Об отце Мокрском у меня были не самые плохие воспоминания. Разумеется, он заставлял тогда нас учить тексты Квинтилиана и Августина, однако, зная, что скукой сердец не завоюешь, знакомил с великими язычниками: Цицероном, Горацием, Сенекой, даже с Овидием. Наверное, за эти годы Мокрский стал уже профессором четырех обетов (тогда еще был лишь духовным коадъютором), ибо члены ордена твердо придерживались своего девиза "Amplius! Amplius!" "Дальше, дальше!". За своими учениками они следили всю жизнь, радовались за них даже тогда, когда не удавалось обратить в свою веру, ибо все равно считали, что сумма успехов в мире величина постоянная, потому-то воспользоваться ими могут только мудрые и ловкие, а себя они причисляли к самым мудрым.
– Что же, отче, – после того как мы поздоровались с моим давнишним учителем, обратился я к Мокрскому, – хотя и ускользнул я из-под опеки вашего товарищества, но, вишь, оправдал надежды, возлагавшиеся на нас, новициев. Обладаю высочайшей властью! А к власти иезуиты рвутся больше, чем к богатству, и неизмеримо больше, чем к знанию. Хотя вам я обязан именно знаниями.

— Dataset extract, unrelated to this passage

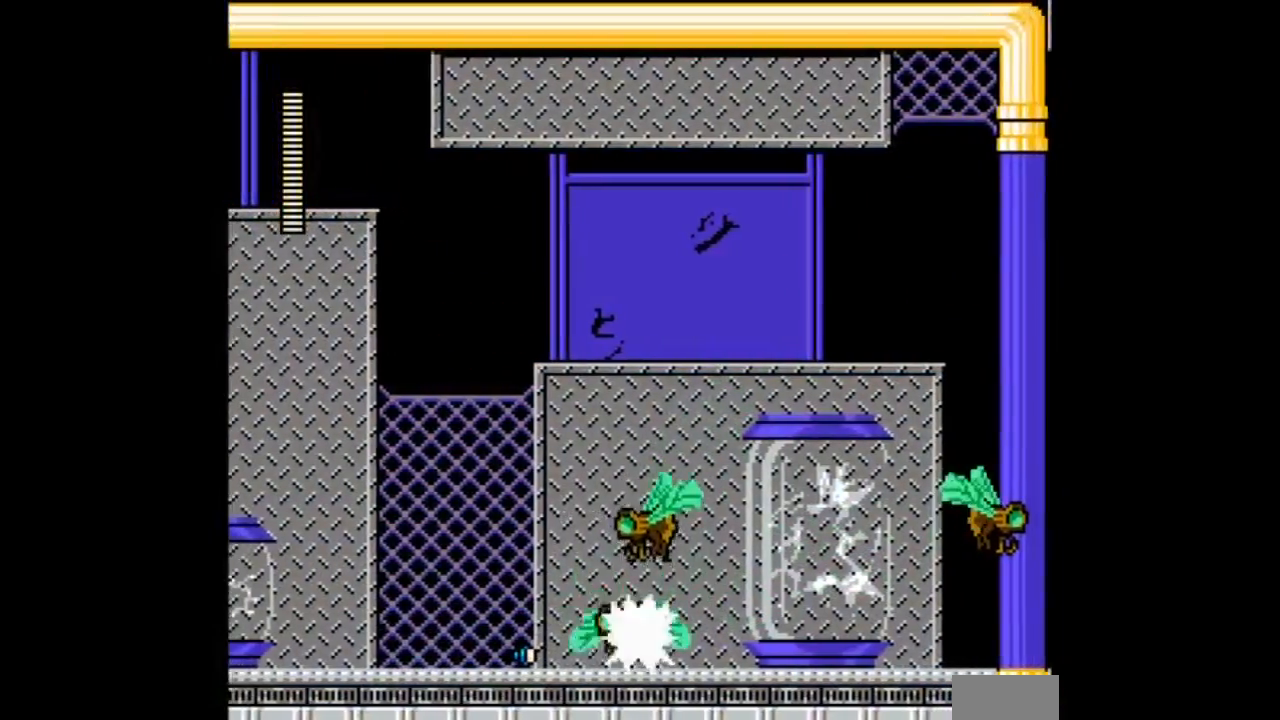
{"buttons": ["B", "DPAD_DOWN", "DPAD_LEFT"], "events": [[133, "A", "up"], [200, "A", "down"], [267, "DPAD_DOWN", "down"], [367, "A", "up"], [467, "B", "down"]]}
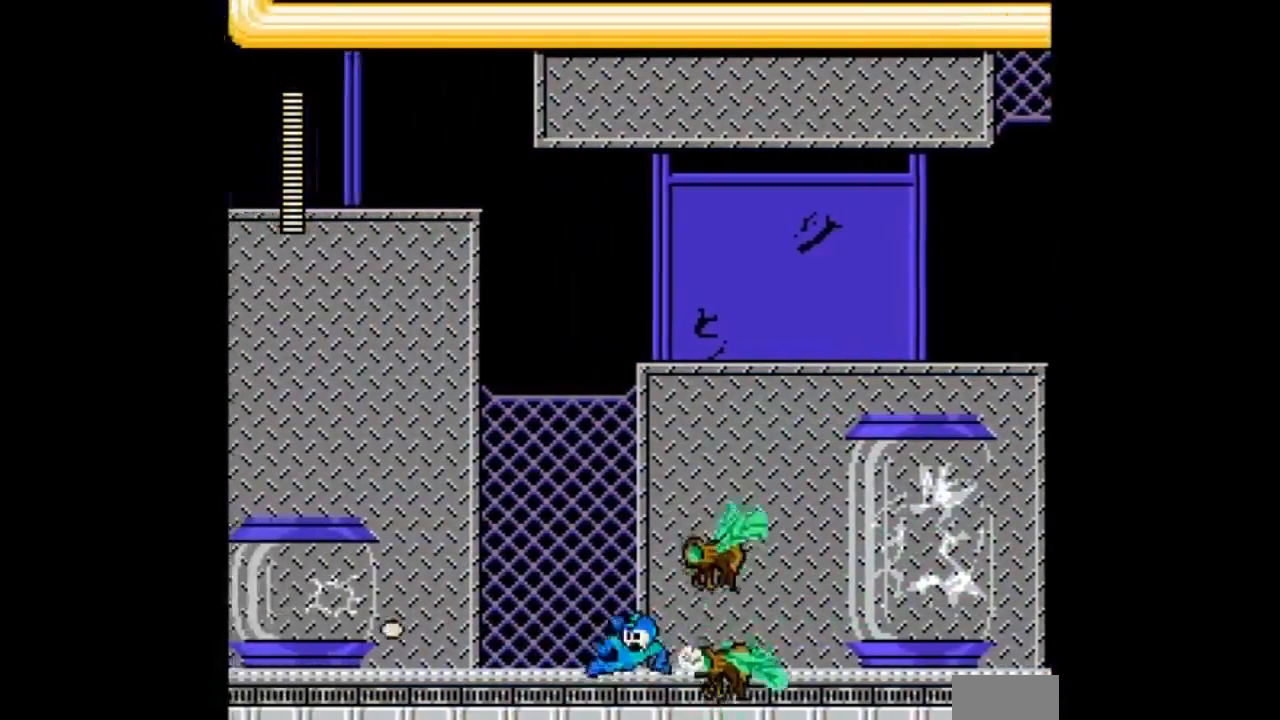
{"buttons": ["DPAD_DOWN", "DPAD_LEFT"], "events": [[300, "B", "up"], [367, "C", "down"], [434, "C", "up"]]}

– Сын мой, – прикрыл глаза веками Мокрский. – Наивысшая власть – в свободе. А разве ты ею владеешь? Вся в руках черни, которая бушует, как море, а ты лишь утлая лодка на разбушевавшихся волнах. Если бы ты имел настоящую власть, разве ты стал бы притеснять несчастный город наш?
– Свобода – это право смело ставить вопросы, как Иов! – воскликнул я. Тайна свободы не в божьем молчаливом всемогуществе, а в людском крике несогласия. Народ подает голос, а я – его уста. В народе возникают потребности – я их называю. Разве это так уж плохо? Разве это не согласуется с принятым у вас термином gratia sufficiens – достаточная благодать?
Отец Мокрский неожиданно заплакал. Этот высокий, суровый человек, который, казалось мне, в сухих глазах своих никогда не имел ни слезинки, плакал откровенно, неумело, словно бы по-детски, даже у меня кольнуло в носу, и я принялся успокаивать старика.
Он начал рассказывать о том, как бедствует Львов. Как ободрал Вишневецкий армян и евреев, вымогая грош ab intimis, попросту говоря, из души, как собирали серебро и золото с церквей и монастырей, как перебивали на деньги бесценные чаши сакральные, дарохранительницы, оклады книг. Как дети, осиротевшие во время пожара, и все несчастные погорельцы частично per inopiam victus[40]40
Из-за недостатка пищи, от голода (лат.).
[Закрыть], частично от холода и непогоды на улицах умирали и по сей день умирают.
Я тоже плакал, слушая отца Мокрского, однако ведал вельми, что ни мой приятель Тугай-бей, ни мои старшины не отступят отсюда, пока не получат то, чего они хотят.
– Не смогу помочь вам, отче, – сказал Мокрскому. – Дам тебе универсал охранный, пусть пришлет город ко мне депутацию для переговоров, а я позову своих старшин на раду. Что из этого будет – никто не сможет сказать.
Отец Мокрский снова завел речь о церквах и алтарях, но я не дал ему закончить. Слезы мои уже высохли, в душе жгло, перед глазами моими предстала вся наша земля.
– Не упрекайте меня алтарями, отче, – попросил я Мокрского. – Многие упрекают меня ныне, а я стою беззащитный и доступный для слов всяческих. Пан сенатор Кисель писал мне недавно под Пилявцы: "Неужели для тебя нет на небесах всевидящего бога? В чем виновна ойчизна, воспитавшая тебя? В чем повинны дома и алтари того бога, который дал тебе жизнь?" А я хотел бы спросить пана Киселя и всех остальных, которые теперь обвиняют меня в грехах. Где же вы были все, когда истязали мой народ? Почему не вспоминали тогда о домах и алтарях?